SEVEN terror suspects arrested yesterday are thought to be involved in a plot to finance an al-Qaeda group using drug money. Cash for the al-Shabaab terrorist network in Somalia is said to come from the export of a plant called khat to the US and Canada.
It is legal in the UK, selling for under £2 a kilo, but banned in North America. It can fetch £350 a kilo on the black market there. It is also believed the suspects were involved in an alleged racket to supply weapons to Somali pirates.
More than 500 counter-terrorism cops backed by local police and officers from the UK Border Agency carried out dawn raids in London, Coventry and Cardiff.
Homeland Security Investigations from the US were also involved in the operation, codenamed Iridescent.

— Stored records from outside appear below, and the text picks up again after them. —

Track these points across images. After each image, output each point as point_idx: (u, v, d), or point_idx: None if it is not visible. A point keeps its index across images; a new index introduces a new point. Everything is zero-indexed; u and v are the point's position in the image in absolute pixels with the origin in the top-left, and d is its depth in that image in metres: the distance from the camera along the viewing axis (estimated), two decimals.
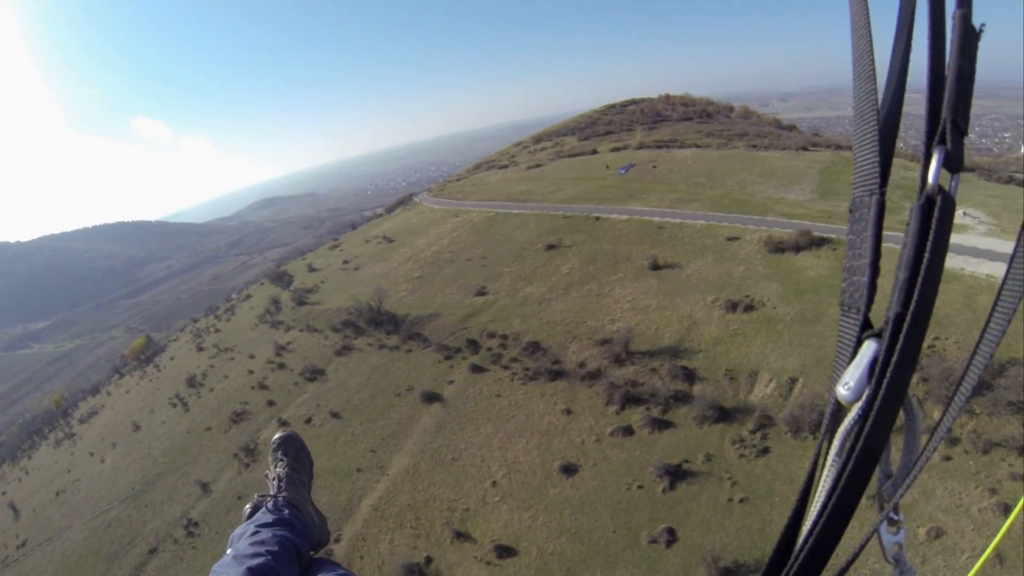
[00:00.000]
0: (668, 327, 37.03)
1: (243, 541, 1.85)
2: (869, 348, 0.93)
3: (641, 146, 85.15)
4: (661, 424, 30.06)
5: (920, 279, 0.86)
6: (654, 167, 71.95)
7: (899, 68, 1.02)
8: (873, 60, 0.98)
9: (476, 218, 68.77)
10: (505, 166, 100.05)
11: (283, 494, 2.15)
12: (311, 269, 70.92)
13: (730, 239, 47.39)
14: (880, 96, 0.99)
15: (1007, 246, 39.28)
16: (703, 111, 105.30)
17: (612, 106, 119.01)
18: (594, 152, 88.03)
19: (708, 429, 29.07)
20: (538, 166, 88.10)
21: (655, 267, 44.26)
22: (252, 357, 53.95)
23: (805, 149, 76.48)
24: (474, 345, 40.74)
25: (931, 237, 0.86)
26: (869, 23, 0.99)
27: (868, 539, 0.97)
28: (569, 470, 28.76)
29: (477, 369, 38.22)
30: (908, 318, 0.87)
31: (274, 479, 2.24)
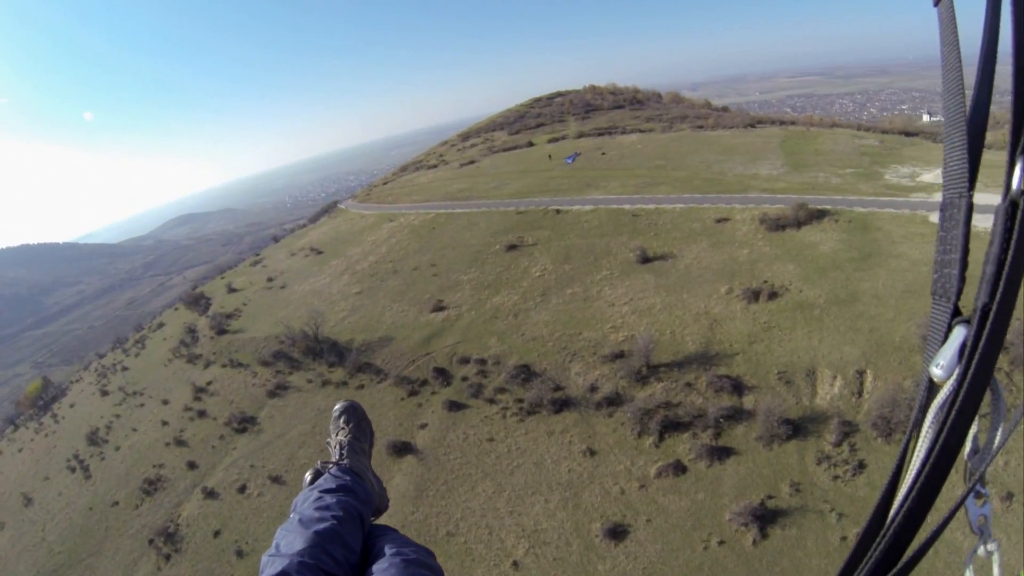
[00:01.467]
0: (685, 329, 32.02)
1: (307, 506, 1.90)
2: (959, 333, 1.04)
3: (580, 135, 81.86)
4: (718, 453, 24.45)
5: (1004, 274, 0.98)
6: (603, 154, 68.50)
7: (985, 80, 1.10)
8: (962, 73, 1.08)
9: (415, 221, 61.42)
10: (435, 165, 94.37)
11: (345, 461, 2.24)
12: (231, 290, 61.46)
13: (720, 220, 43.90)
14: (968, 106, 1.09)
15: (991, 199, 41.20)
16: (633, 99, 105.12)
17: (538, 99, 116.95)
18: (530, 144, 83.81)
19: (780, 450, 23.86)
20: (472, 163, 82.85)
21: (645, 259, 39.47)
22: (166, 403, 43.53)
23: (752, 126, 76.79)
24: (444, 375, 33.30)
25: (1014, 237, 0.99)
26: (957, 37, 1.08)
27: (956, 509, 1.06)
28: (616, 533, 22.19)
29: (455, 406, 30.80)
30: (994, 308, 0.98)
31: (336, 446, 2.32)
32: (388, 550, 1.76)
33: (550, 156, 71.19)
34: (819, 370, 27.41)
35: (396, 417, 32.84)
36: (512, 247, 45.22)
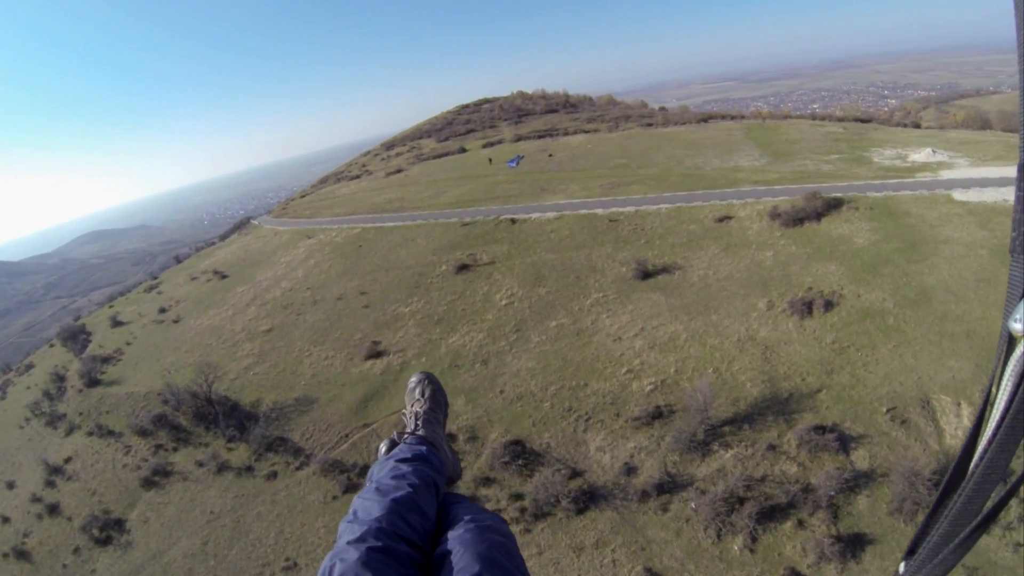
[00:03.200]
0: (732, 364, 24.07)
1: (384, 474, 1.97)
2: None
3: (518, 138, 74.38)
4: (848, 545, 16.38)
5: None
6: (550, 156, 61.11)
7: None
8: None
9: (337, 238, 50.65)
10: (358, 176, 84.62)
11: (420, 431, 2.33)
12: (116, 323, 49.84)
13: (721, 220, 37.09)
14: None
15: (995, 172, 38.26)
16: (566, 102, 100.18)
17: (465, 106, 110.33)
18: (462, 150, 75.31)
19: None
20: (399, 171, 73.73)
21: (645, 274, 31.54)
22: (11, 487, 30.68)
23: (705, 121, 72.92)
24: None
25: None
26: None
27: None
28: None
29: None
30: None
31: (411, 416, 2.42)
32: (463, 517, 1.80)
33: (490, 160, 62.93)
34: (934, 398, 20.22)
35: (326, 528, 22.47)
36: (464, 267, 36.00)
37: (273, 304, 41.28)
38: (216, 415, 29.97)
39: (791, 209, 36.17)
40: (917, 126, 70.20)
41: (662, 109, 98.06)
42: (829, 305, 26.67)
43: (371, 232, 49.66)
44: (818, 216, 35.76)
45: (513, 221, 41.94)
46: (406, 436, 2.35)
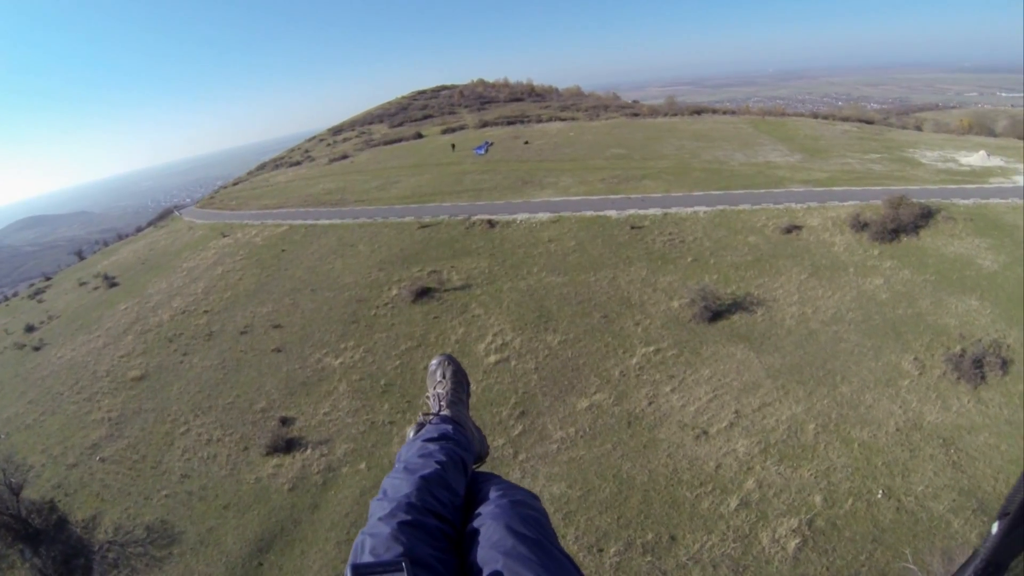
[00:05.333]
0: (909, 478, 12.76)
1: (412, 454, 1.96)
2: None
3: (483, 124, 62.22)
4: None
5: None
6: (526, 143, 49.36)
7: None
8: None
9: (257, 238, 37.55)
10: (298, 163, 70.71)
11: (445, 411, 2.29)
12: None
13: (790, 230, 26.37)
14: None
15: None
16: (531, 91, 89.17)
17: (422, 92, 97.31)
18: (419, 136, 62.19)
19: None
20: (345, 157, 60.50)
21: (714, 314, 20.56)
22: None
23: (697, 113, 63.57)
24: None
25: None
26: None
27: None
28: None
29: None
30: None
31: (435, 398, 2.37)
32: (494, 492, 1.78)
33: (453, 146, 50.46)
34: None
35: None
36: (424, 292, 23.60)
37: (156, 334, 27.94)
38: (30, 533, 16.86)
39: (880, 218, 26.08)
40: (919, 129, 63.37)
41: (635, 103, 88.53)
42: (1006, 364, 16.41)
43: (300, 232, 36.52)
44: (916, 228, 26.11)
45: (492, 224, 29.82)
46: (431, 417, 2.23)
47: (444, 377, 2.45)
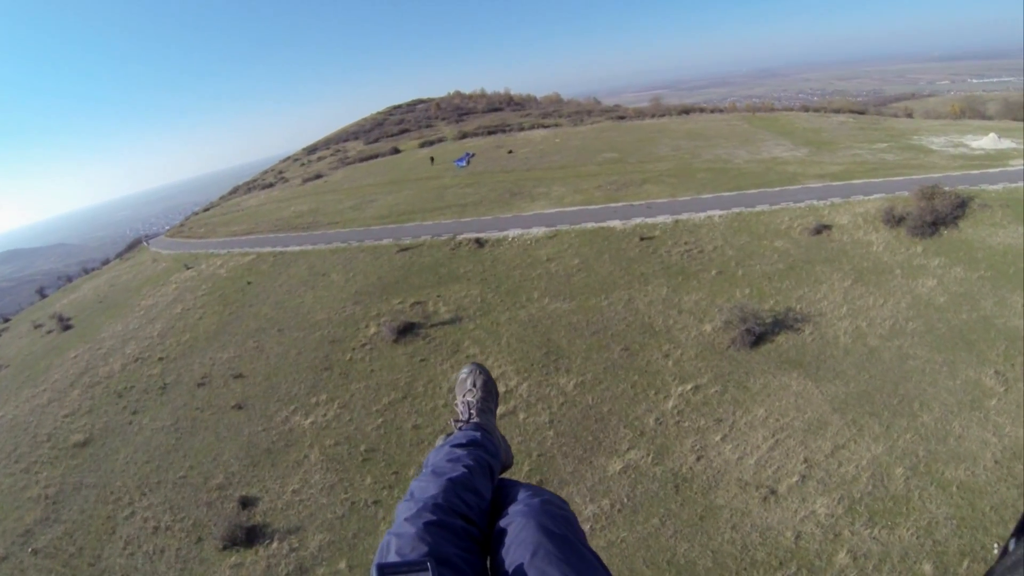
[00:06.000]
0: None
1: (440, 459, 1.97)
2: None
3: (463, 135, 59.08)
4: None
5: None
6: (509, 152, 46.28)
7: None
8: None
9: (222, 269, 33.90)
10: (271, 184, 67.12)
11: (475, 419, 2.32)
12: None
13: (819, 231, 23.33)
14: None
15: None
16: (510, 100, 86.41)
17: (398, 106, 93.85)
18: (396, 151, 58.74)
19: None
20: (318, 176, 57.05)
21: (756, 338, 17.24)
22: None
23: (686, 113, 61.09)
24: None
25: None
26: None
27: None
28: None
29: None
30: None
31: (464, 406, 2.40)
32: (523, 493, 1.79)
33: (432, 159, 47.16)
34: None
35: None
36: (407, 329, 20.09)
37: (105, 388, 24.10)
38: None
39: (917, 211, 23.33)
40: (910, 116, 61.63)
41: (617, 106, 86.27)
42: None
43: (267, 261, 32.94)
44: (955, 219, 23.45)
45: (480, 243, 26.45)
46: (460, 425, 2.30)
47: (475, 386, 2.44)
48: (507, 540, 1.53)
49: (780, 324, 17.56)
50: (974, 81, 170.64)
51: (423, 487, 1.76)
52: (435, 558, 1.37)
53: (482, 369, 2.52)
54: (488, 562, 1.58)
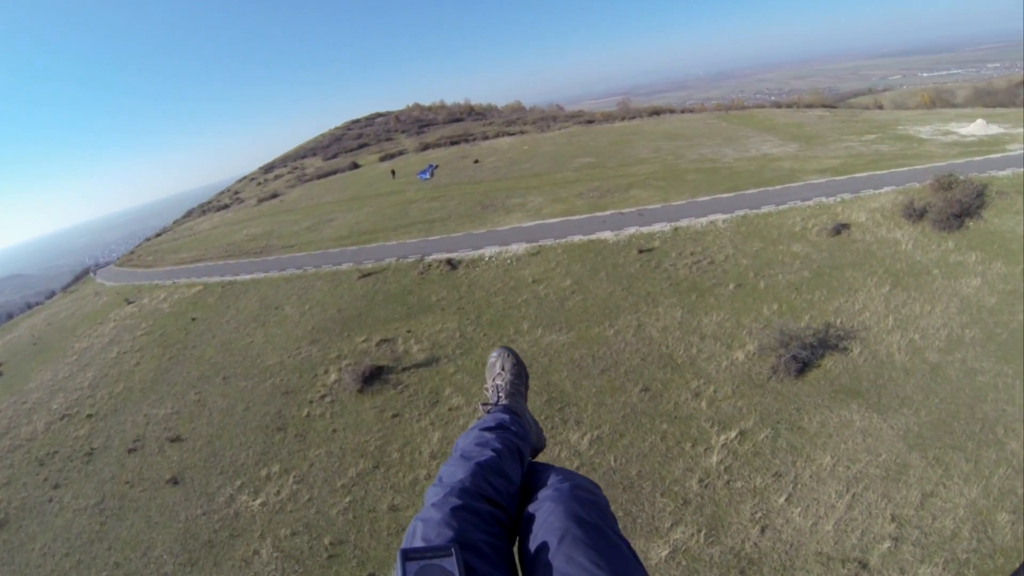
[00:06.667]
0: None
1: (468, 442, 1.95)
2: None
3: (424, 147, 55.90)
4: None
5: None
6: (475, 162, 43.21)
7: None
8: None
9: (166, 303, 30.05)
10: (226, 205, 63.18)
11: (504, 402, 2.29)
12: None
13: (837, 230, 20.98)
14: None
15: None
16: (470, 111, 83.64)
17: (356, 121, 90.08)
18: (355, 166, 55.15)
19: None
20: (275, 196, 53.40)
21: (801, 365, 14.11)
22: None
23: (656, 114, 59.22)
24: None
25: None
26: None
27: None
28: None
29: None
30: None
31: (493, 389, 2.37)
32: (554, 477, 1.74)
33: (393, 173, 43.67)
34: None
35: None
36: (373, 375, 16.46)
37: (26, 453, 20.08)
38: None
39: (940, 203, 21.20)
40: (881, 107, 61.26)
41: (581, 112, 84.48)
42: None
43: (215, 293, 29.18)
44: (979, 208, 21.51)
45: (453, 264, 23.15)
46: (488, 408, 2.25)
47: (503, 369, 2.41)
48: (535, 526, 1.48)
49: (823, 344, 14.78)
50: (925, 75, 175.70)
51: (451, 472, 1.71)
52: (460, 543, 1.33)
53: (511, 352, 2.45)
54: (516, 547, 1.53)
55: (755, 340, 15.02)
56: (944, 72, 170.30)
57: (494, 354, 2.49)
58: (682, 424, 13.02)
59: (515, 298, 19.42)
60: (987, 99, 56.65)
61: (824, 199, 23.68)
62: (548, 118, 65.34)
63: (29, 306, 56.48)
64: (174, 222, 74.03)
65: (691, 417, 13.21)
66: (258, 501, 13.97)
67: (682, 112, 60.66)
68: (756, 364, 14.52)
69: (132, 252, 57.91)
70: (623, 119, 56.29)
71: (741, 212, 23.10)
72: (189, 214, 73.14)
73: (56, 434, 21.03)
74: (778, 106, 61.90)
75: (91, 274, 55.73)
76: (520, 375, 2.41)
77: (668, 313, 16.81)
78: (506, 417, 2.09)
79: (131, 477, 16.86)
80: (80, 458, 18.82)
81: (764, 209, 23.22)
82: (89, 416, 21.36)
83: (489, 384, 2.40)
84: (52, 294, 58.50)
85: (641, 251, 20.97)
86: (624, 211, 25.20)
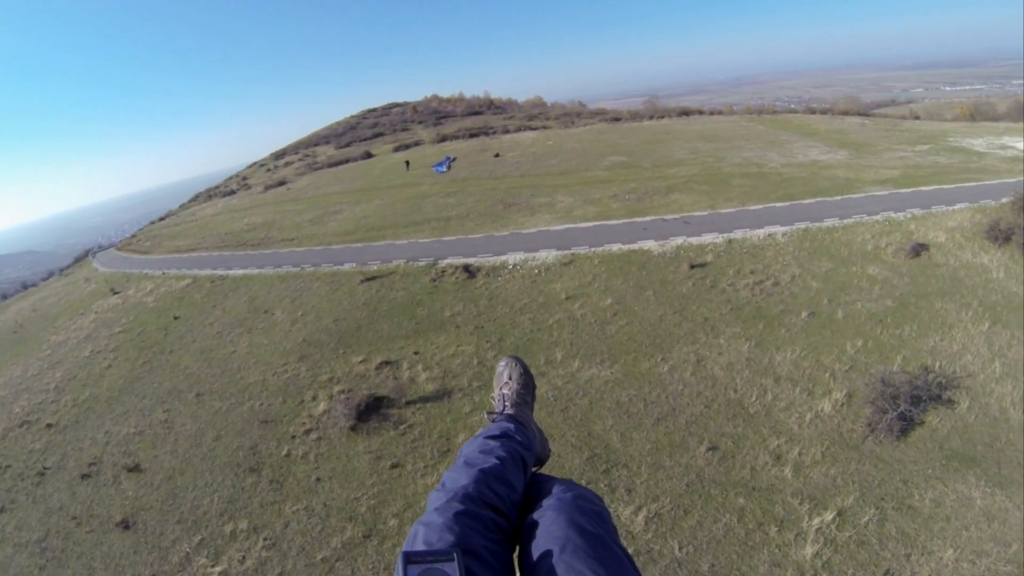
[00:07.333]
0: None
1: (472, 450, 1.94)
2: None
3: (442, 138, 52.93)
4: None
5: None
6: (496, 156, 40.21)
7: None
8: None
9: (151, 296, 27.65)
10: (233, 191, 60.73)
11: (509, 411, 2.26)
12: None
13: (916, 252, 17.87)
14: None
15: None
16: (489, 104, 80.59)
17: (372, 110, 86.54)
18: (368, 155, 52.27)
19: None
20: (282, 183, 50.63)
21: (906, 422, 11.59)
22: None
23: (686, 115, 56.09)
24: None
25: None
26: None
27: None
28: None
29: None
30: None
31: (500, 398, 2.35)
32: (557, 487, 1.75)
33: (407, 164, 40.84)
34: None
35: None
36: (370, 408, 13.51)
37: None
38: None
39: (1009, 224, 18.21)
40: (917, 118, 58.00)
41: (604, 110, 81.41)
42: None
43: (204, 288, 26.66)
44: None
45: (470, 272, 20.29)
46: (495, 416, 2.22)
47: (511, 378, 2.41)
48: (537, 534, 1.48)
49: (924, 393, 11.83)
50: (947, 89, 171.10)
51: (455, 477, 1.71)
52: (462, 549, 1.32)
53: (519, 361, 2.44)
54: (516, 555, 1.53)
55: (841, 385, 12.12)
56: (968, 87, 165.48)
57: (502, 363, 2.45)
58: (763, 499, 10.10)
59: (545, 318, 16.50)
60: None
61: (892, 214, 20.68)
62: (572, 114, 62.32)
63: (25, 286, 54.29)
64: (180, 206, 71.85)
65: (774, 489, 10.29)
66: (218, 568, 11.11)
67: (711, 114, 57.49)
68: (847, 418, 11.60)
69: (134, 236, 55.60)
70: (651, 118, 53.17)
71: (801, 225, 20.11)
72: (196, 198, 70.83)
73: (12, 444, 18.45)
74: (812, 111, 58.58)
75: (90, 257, 53.54)
76: (527, 385, 2.36)
77: (732, 346, 13.86)
78: (511, 426, 2.06)
79: (80, 512, 14.15)
80: (31, 477, 16.20)
81: (827, 222, 20.22)
82: (49, 426, 18.77)
83: (496, 393, 2.36)
84: (50, 275, 56.45)
85: (693, 266, 18.02)
86: (667, 217, 22.25)
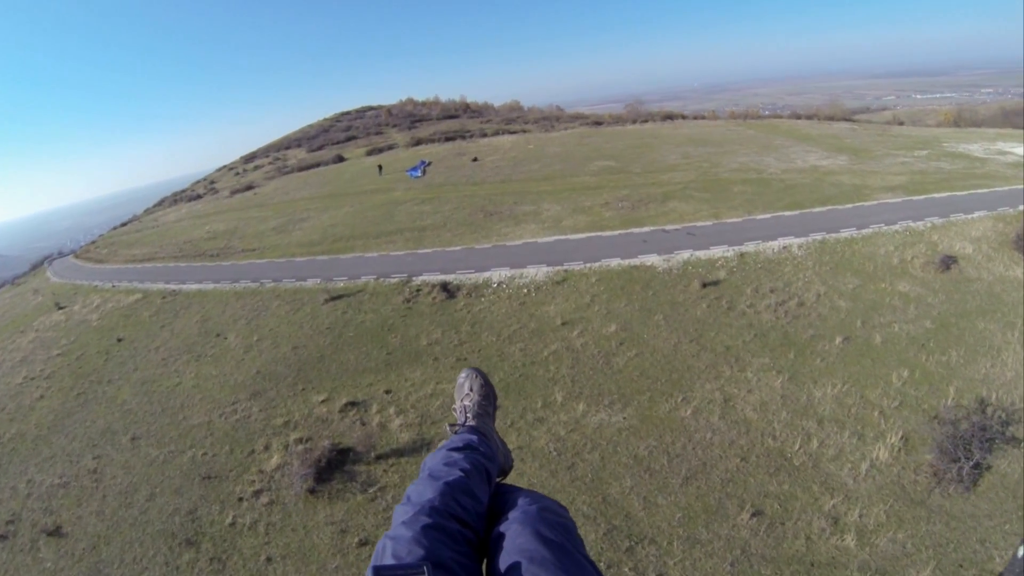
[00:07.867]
0: None
1: (436, 462, 1.92)
2: None
3: (416, 142, 50.75)
4: None
5: None
6: (475, 160, 38.30)
7: None
8: None
9: (96, 313, 25.14)
10: (199, 195, 57.95)
11: (471, 422, 2.25)
12: None
13: (945, 265, 16.34)
14: None
15: None
16: (466, 108, 78.58)
17: (346, 113, 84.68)
18: (340, 159, 49.63)
19: None
20: (250, 188, 48.24)
21: (975, 470, 10.04)
22: None
23: (670, 119, 54.86)
24: None
25: None
26: None
27: None
28: None
29: None
30: None
31: (461, 410, 2.35)
32: (522, 499, 1.73)
33: (380, 168, 38.49)
34: None
35: None
36: (332, 465, 11.48)
37: None
38: None
39: None
40: (901, 124, 57.93)
41: (582, 114, 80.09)
42: None
43: (154, 304, 24.12)
44: None
45: (449, 291, 18.16)
46: (457, 428, 2.21)
47: (471, 389, 2.41)
48: (504, 545, 1.48)
49: (994, 435, 10.09)
50: (919, 96, 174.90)
51: (420, 491, 1.69)
52: (431, 562, 1.33)
53: (479, 372, 2.45)
54: (484, 567, 1.53)
55: (894, 426, 10.33)
56: (938, 95, 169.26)
57: (463, 374, 2.46)
58: None
59: (539, 348, 14.40)
60: (1015, 120, 53.64)
61: (911, 223, 19.21)
62: (551, 118, 60.67)
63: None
64: (144, 211, 68.42)
65: (836, 563, 8.36)
66: None
67: (695, 118, 56.42)
68: (907, 467, 9.78)
69: (93, 243, 52.26)
70: (635, 122, 51.76)
71: (817, 236, 18.48)
72: (161, 203, 67.57)
73: None
74: (798, 116, 57.95)
75: (46, 265, 50.20)
76: (488, 396, 2.37)
77: (762, 380, 11.97)
78: (474, 438, 2.05)
79: None
80: None
81: (844, 233, 18.63)
82: None
83: (457, 404, 2.37)
84: (3, 284, 52.80)
85: (705, 284, 16.17)
86: (667, 228, 20.43)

A source said last night: “A line of inquiry is the providing of money to finance terrorism and al-Shabaab in Somalia. Sales of khat are believed to be the source.
“Also being looked at is the sending of weapons to the US for onward shipment to pirates in Somalia.”
A man aged 49 and a woman aged 45 were detained at the same address in Croydon, South London. It was not clear whether they are man and wife. Two men aged 49 and 30 were arrested in the London suburb of Brent.
A man aged 45 and a man aged 42 were picked up in Coventry and another man aged 40 was arrested in Cardiff.
Warrants were granted allowing searches at 12 residential addresses.
The suspects are all thought to have links to Britain’s Somali community.
A police statement said: “The arrests were a part of a pre-planned, intelligence-led operation into suspected fundraising for terrorism overseas.”